Застывший у стола адъютант вытаращил глаза. Он впервые видел, чтобы кто-то едва не кричал на его шефа.
Александр Христофорович спохватился первым. Оторвал от листка угол и карандашом написал: «Лейпциг». Догнал рассерженного просителя у двери и сунул прямо в нос.
Засекин прочел и аж обмяк.
– А вас где? – выдавил Бенкендорф.
– М-мало… М-м-мало…
«Ярославец». Они вернулись к столу. Александр Христофорович указал на бумагу и дал перо. Потом забрал папку с аттестатами и начал их внимательно просматривать, пока генерал, пыхтя, сочинял прошение.
– Но в-вы должны з-знать, – предупредил Бенкендорф. – Офицеры К-корпуса жандармов могут быть п-посланы на самые опасные п-предприятия. В-ведь вы и в-ваша супруга с-сознаете это? Я не могу н-нести ответственность за безопасность д-детей.
Он хотел сказать: «наших детей», вспомнив о Жорже, но посчитал это неуместным.
– М-мой сын с-солдат, – кивнул Засекин. – Я лишь хотел для него возможности п-продвижения.
«И достойного жалованья», – закончил Александр Христофорович.

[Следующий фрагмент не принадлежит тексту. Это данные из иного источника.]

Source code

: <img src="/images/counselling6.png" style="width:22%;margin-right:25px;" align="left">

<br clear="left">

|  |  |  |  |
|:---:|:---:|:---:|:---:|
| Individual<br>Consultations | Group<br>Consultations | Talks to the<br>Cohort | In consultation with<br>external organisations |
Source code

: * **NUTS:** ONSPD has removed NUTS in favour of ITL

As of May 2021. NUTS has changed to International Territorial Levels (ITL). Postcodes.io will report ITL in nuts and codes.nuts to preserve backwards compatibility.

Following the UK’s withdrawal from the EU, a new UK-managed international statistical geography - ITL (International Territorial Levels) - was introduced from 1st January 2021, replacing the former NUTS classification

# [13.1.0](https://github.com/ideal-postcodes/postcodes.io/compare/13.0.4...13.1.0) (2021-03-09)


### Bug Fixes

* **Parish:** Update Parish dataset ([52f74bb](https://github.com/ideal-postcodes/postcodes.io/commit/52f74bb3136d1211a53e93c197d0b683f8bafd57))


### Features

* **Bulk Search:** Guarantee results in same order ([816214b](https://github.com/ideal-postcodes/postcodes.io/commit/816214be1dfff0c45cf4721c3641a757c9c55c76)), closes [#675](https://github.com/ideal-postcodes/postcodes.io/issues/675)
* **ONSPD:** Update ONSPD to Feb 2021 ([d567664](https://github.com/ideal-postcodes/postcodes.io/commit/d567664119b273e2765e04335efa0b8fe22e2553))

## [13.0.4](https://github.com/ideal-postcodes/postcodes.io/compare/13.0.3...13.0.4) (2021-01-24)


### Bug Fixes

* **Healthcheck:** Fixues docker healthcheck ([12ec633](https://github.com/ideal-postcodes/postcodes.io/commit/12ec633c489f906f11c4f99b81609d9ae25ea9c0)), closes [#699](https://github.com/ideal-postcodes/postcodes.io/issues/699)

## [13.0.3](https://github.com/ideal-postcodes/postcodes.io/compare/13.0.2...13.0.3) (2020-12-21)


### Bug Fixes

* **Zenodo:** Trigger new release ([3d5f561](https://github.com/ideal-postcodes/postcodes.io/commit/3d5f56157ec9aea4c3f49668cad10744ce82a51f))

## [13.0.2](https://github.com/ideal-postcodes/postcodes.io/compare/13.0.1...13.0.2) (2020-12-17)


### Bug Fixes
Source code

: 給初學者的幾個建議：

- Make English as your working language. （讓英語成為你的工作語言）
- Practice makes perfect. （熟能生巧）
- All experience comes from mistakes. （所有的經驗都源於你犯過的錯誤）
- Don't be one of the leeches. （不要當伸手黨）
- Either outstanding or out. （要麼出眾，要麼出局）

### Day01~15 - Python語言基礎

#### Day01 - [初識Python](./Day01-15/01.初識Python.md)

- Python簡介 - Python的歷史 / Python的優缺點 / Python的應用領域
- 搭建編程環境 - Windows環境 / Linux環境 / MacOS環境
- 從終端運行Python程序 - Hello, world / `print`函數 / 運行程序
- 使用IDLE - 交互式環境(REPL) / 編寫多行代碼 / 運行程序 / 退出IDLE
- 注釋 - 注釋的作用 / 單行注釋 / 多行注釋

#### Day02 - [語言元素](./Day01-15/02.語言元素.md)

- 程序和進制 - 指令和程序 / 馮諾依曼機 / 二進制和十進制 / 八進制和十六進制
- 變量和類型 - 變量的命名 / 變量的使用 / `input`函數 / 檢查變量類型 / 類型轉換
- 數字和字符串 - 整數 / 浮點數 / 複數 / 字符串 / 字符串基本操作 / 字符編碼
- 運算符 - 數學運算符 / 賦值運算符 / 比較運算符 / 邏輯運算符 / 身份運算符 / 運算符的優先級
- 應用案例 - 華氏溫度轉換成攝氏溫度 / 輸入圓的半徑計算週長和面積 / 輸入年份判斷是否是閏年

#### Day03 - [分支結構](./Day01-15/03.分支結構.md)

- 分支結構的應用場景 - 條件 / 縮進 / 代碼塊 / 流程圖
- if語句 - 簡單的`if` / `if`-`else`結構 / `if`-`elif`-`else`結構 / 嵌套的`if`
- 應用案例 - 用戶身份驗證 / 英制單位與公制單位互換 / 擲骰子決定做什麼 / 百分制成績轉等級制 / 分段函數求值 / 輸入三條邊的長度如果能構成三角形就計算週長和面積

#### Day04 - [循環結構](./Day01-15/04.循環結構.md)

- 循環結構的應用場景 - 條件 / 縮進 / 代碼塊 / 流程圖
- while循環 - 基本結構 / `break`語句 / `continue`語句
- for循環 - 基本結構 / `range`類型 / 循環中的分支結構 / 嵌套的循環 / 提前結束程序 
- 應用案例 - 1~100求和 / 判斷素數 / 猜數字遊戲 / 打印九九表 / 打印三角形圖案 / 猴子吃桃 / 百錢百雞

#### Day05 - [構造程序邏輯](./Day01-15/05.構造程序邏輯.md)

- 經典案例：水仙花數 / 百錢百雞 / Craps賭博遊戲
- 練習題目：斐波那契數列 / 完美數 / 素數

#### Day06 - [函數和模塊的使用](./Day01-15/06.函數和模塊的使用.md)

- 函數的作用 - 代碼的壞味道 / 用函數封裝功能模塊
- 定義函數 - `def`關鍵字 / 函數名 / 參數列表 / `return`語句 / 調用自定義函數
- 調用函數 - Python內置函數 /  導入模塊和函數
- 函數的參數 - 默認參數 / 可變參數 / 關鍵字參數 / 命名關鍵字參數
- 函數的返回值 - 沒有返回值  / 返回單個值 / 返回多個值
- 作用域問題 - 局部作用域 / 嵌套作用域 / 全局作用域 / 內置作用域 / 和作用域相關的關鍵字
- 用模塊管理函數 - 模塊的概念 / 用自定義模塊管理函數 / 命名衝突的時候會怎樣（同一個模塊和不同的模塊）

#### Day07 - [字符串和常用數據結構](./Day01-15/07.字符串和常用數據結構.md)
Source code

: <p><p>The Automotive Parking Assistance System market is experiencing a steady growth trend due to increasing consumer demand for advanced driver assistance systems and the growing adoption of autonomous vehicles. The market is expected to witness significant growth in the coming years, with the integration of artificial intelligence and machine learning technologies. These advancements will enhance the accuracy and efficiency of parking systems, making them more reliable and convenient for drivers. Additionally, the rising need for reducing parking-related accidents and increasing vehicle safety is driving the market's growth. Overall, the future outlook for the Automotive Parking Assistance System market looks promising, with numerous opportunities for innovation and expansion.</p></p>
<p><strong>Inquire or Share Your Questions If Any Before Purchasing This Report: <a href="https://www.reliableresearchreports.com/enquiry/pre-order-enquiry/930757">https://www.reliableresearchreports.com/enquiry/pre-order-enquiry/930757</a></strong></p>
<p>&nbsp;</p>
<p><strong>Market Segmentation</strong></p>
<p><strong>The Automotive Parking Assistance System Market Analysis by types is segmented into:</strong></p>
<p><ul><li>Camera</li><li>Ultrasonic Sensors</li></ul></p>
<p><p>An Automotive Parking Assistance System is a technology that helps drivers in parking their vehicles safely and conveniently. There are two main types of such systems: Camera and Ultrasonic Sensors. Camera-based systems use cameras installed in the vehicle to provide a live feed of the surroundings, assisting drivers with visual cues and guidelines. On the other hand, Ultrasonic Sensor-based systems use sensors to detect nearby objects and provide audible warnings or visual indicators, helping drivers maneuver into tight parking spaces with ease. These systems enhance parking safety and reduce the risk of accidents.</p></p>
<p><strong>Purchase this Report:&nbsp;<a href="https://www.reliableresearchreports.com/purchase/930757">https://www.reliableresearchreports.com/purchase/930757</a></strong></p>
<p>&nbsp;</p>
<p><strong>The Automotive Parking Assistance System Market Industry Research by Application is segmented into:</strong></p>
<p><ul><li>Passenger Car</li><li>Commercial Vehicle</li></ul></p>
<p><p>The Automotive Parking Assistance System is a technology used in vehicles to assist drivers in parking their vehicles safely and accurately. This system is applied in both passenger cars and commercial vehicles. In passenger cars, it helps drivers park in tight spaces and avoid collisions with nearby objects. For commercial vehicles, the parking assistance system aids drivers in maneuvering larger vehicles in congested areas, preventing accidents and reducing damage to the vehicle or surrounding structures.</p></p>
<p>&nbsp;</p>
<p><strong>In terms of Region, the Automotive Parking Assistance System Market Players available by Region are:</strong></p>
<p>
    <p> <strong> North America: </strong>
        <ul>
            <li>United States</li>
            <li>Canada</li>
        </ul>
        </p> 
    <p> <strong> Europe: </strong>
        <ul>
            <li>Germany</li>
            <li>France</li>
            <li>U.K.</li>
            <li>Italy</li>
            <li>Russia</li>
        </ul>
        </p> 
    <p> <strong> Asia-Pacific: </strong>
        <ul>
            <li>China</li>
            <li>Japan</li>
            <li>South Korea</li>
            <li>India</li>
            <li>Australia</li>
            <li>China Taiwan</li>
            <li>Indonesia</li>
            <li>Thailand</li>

– Ф-фа-арси? – Его глаза вдруг уткнулись в графу о дополнительно изученных кадетами языках. – Самостоятельно. И каковы успехи?
– О-о-отменно, – выдавил отец. – Так г-говорят. Я-то сам не з-з-знаток.
«Вот и проверим», – кивнул своим мыслям Бенкендорф.
– П-пусть явится з-завтра сюда, захватив с-словари и тетради с выписками, – сообщил шеф жандармов. – Будет нужен п-перевод. Если справится, в-возьму к себе. – У него созрел коварный план, деталями которого он не собирался делиться ни с кем.
Ночью из-за головной боли Бенкендорф часто вставал пить. Лизавета Андревна не просыпалась, а лишь перекатывала на его сторону свое большое роскошное тело. И начинала сонной рукой, как крылом, охватывать еще теплое, пустое место.
Муж глянул на ее лицо и аж скривился – оно по-прежнему сохраняло следы тревоги. Где его жар-птица? Шурка тотчас понял, о чем она кручинится. Катя. Это и его мучило. Но где, когда им самим суждено снова соединить руки, не оглядываясь на заботы? Или уж нигде? Для чего люди женятся? Чтобы упиться друг другом досыта? Или чтобы вдвоем противостоять жизненным невзгодам? У них выходило последнее. А может, и у всех? Молчи. Терпи. Неси. И очень изредка отпускай душу. Вот она семья.
В это время женщина потянулась, и на мужа пахнуло таким сонным теплом, таким родным, общим для обоих духом, что даже голова на мгновение отпустила. И он не удержался. «Ну-ка, мать, ты можешь даже не просыпаться. Я так пристроюсь».